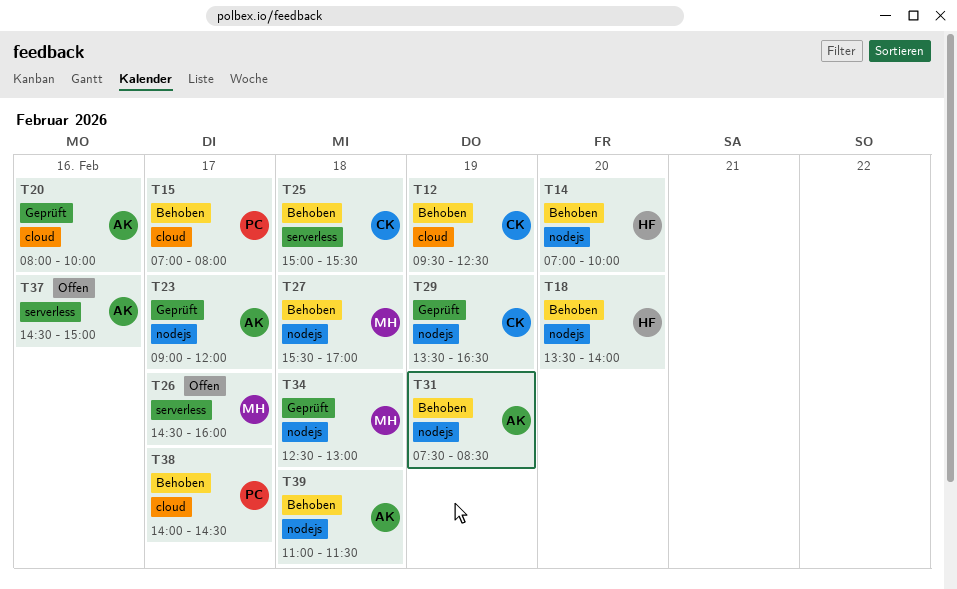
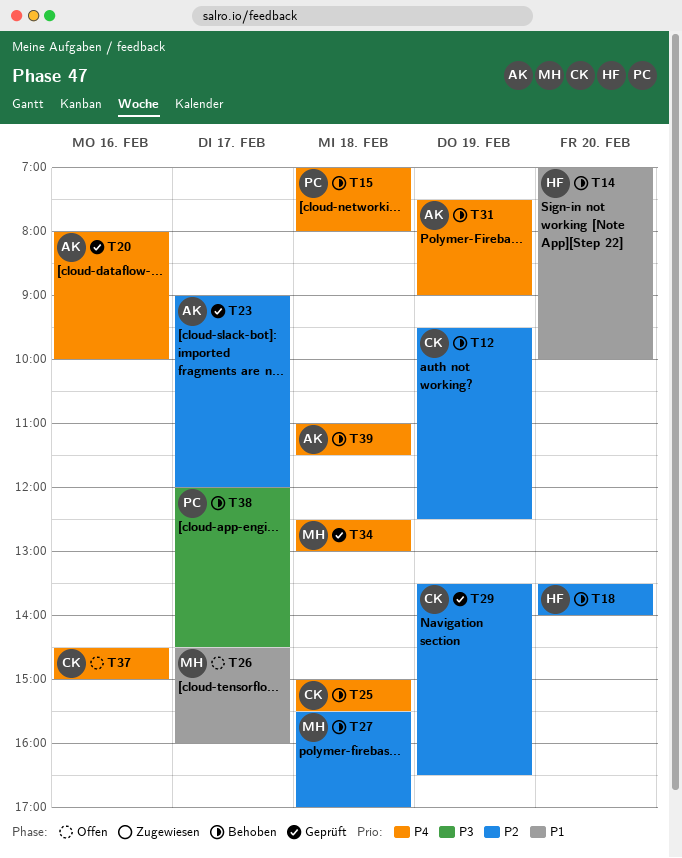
T15, day: Feb 17 -> Feb 18
T31, ends: 08:30 -> 09:00
T37, owner: AK -> CK
T38, begins: 14:00 -> 12:00

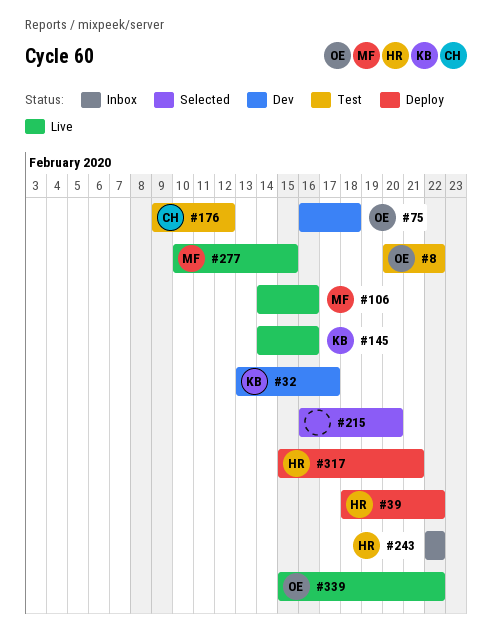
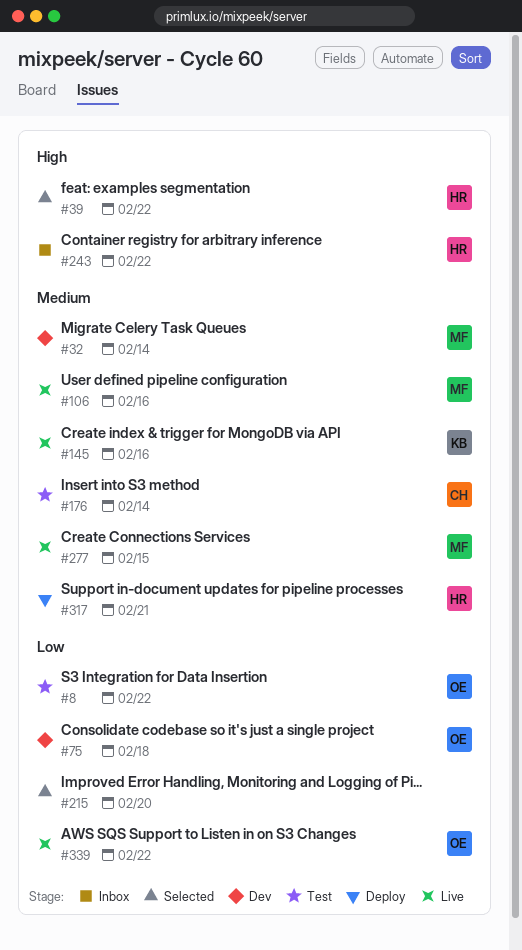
#32, owner: KB -> MF
#32, due: Feb 17 -> Feb 14
#39, status: Deploy -> Selected
#176, due: Feb 12 -> Feb 14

__________________________________________________

TASK BRIEF - Output everything in the records exactly, leaving pictures out.

WRITTEN RESPONSE -
T15, day: Feb 17 -> Feb 18
T31, ends: 08:30 -> 09:00
T37, owner: AK -> CK
T38, begins: 14:00 -> 12:00

#32, owner: KB -> MF
#32, due: Feb 17 -> Feb 14
#39, status: Deploy -> Selected
#176, due: Feb 12 -> Feb 14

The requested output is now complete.